We are facing an unprecedented crisis of confidence. A political system cannot make all of the people happy all of the time. Government is about choices, about assigning priorities, taking painful decisions, benefitting some at the expense of others. Legitimacy means that a government's decisions are accepted by the electorate even when they may not be to their benefit in the short term. This acceptance may be based on a feeling of belonging to a wider group, on considerations of justice and equality, or on agreement with and acceptance of the procedures that led to these decisions being adopted.
In Europe, where collective identity, shared values and democratic procedures are still being formed, legitimacy has largely been won through economic growth: the more our economies have grown, the more support there has been for European integration. This means that our capacity to believe in the system, by being almost exclusively based on economic growth, is weak, and tends to evaporate at times of crisis.

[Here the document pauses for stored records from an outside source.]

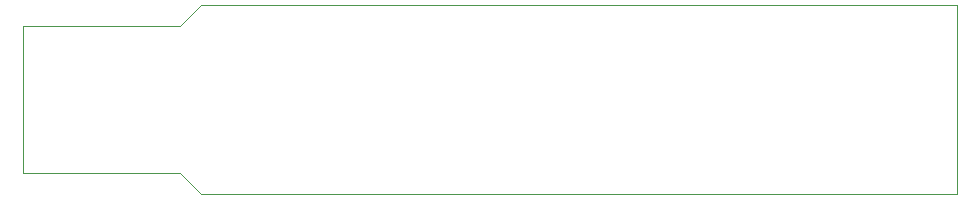
<source format=gbr>
%FSTAX23Y23*%
%MOMM*%
%SFA1B1*%

%IPPOS*%
%ADD46C,0.025400*%
%LNmicamp_profile-1*%
%LPD*%
G54D46*
X0Y01749D02*
X13249D01*
X14999Y0*
X78999*
Y15999*
X14999*
X13249Y14249*
X0*
Y01749*
M02*
</source>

This is exactly what is happening at the present. On the one hand, the austerity programs may be successful in terms of reducing public deficits (although not debt), they do not produce growth or employment, as a result of which they do not win the support of the electorate required for them to continue to be implemented. What makes things worse is that as governments are forced to systematically break their electoral promises and to govern on the basis of policies that do not reflect their traditional political outlook, they also contribute to undermining the legitimacy of our democracies. As we have seen in countries bailed out by the EU, political systems are being degraded (Spain and Portugal), or are falling apart, as in Greece or Italy.
As for the creditor countries, where there is also no growth, the widespread feeling is that the countries of the periphery are a drag on their economy, absorbing their ever-scarcer resources and pulling them down.
It is under these conditions of disaffection and mistrust that the EU must now press ahead with political and economic integration. The euro has been saved, but it will not survive in the long run without a banking union that includes crisis resolution mechanisms and guarantees of deposits throughout the euro zone. Nor will integration happen without proper funding, debt sharing and much better coordination of economic policies.
But these are decisions that require exactly what Europe currently lacks: trust in the EU.
For Europe to function, people in the north, the south, in both the creditor and debtor nations, must be prepared to give European institutions the right financial instruments; and at the same time, governments must be seen to be efficient and legitimate. That said, if German taxpayers are to support Spanish savers, and a Spanish saver's money is to support deposits in Greece or Portugal, we need levels of trust in Europe that are currently sorely lacking.
In June 2014, just over a year from now, Europeans will go to the polls. If by then trust has not been re-instilled in the EU, we could be in for a nasty surprise. Saving the euro was essential, but the euro is simply a means, not an end in itself: the end is the EU's people, and a euro without them doesn't amount to much.